> _WHAT TO WORK ON_
What is needed is a faithful transcription of all the data below, pictures excluded.

> _SUPPLIED DATA_
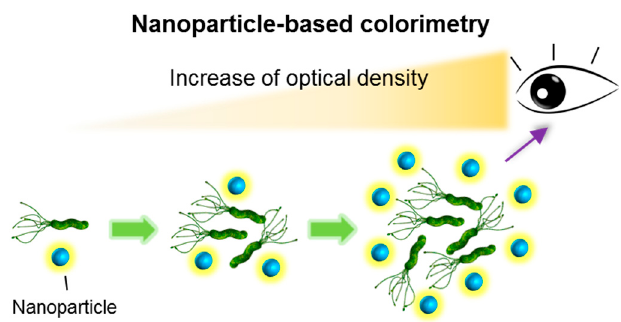
Figure 1. Schematic for the colorimetic detection of pathogenic bacteria in buffer and/or food suspensions using nanoparticles. Nanoparticles coated with antibody molecules capture target pathogens. As the number of particles increase, the nanoparticles’s optical signal can be enhanced in proportion to the nanoparticles. Increased colorimetric signals can be detected using the operator’s naked eye.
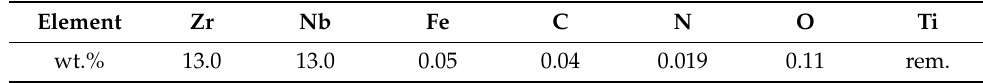
Table 1. The chemical composition of the Ti13Nb13Zr alloy, wt.%.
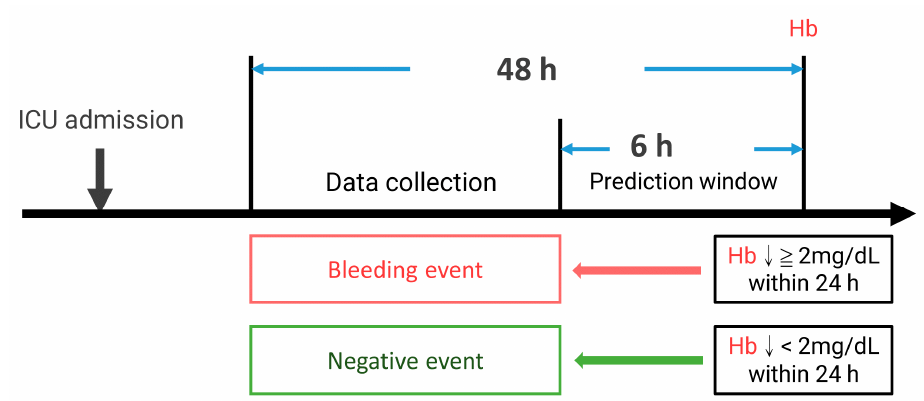
Figure 2. The definition of events and data collection. ↓: drop.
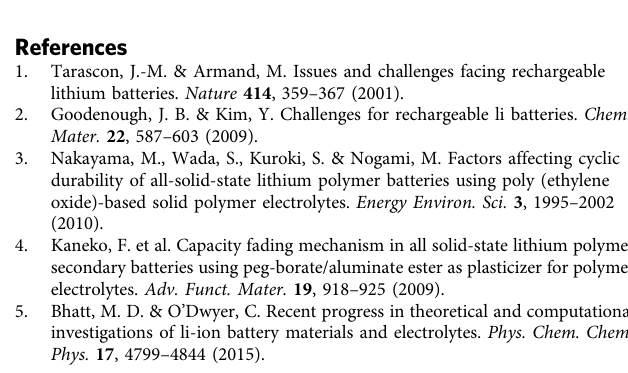
approximation. The basis set for these calculations was aug-cc-PVDZ 66 . For reference, we also compute the IP of the isolated species (anion or solvent in vacuum). The IP shown for the isolated species is the average IP from 50 different con fi gurations taken from MD (created with a single molecule in a cubic box with 100 Å side and using the same force fi eld).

> _YOUR SOLUTION_
Figure 1. Schematic for the colorimetic detection of pathogenic bacteria in buffer and/or food suspensions using nanoparticles. Nanoparticles coated with antibody molecules capture target pathogens. As the number of particles increase, the nanoparticles’s optical signal can be enhanced in proportion to the nanoparticles. Increased colorimetric signals can be detected using the operator’s naked eye.
Table 1. The chemical composition of the Ti13Nb13Zr alloy, wt.%.
Figure 2. The definition of events and data collection. ↓: drop.
approximation. The basis set for these calculations was aug-cc-PVDZ 66 . For reference, we also compute the IP of the isolated species (anion or solvent in vacuum). The IP shown for the isolated species is the average IP from 50 different con fi gurations taken from MD (created with a single molecule in a cubic box with 100 Å side and using the same force fi eld).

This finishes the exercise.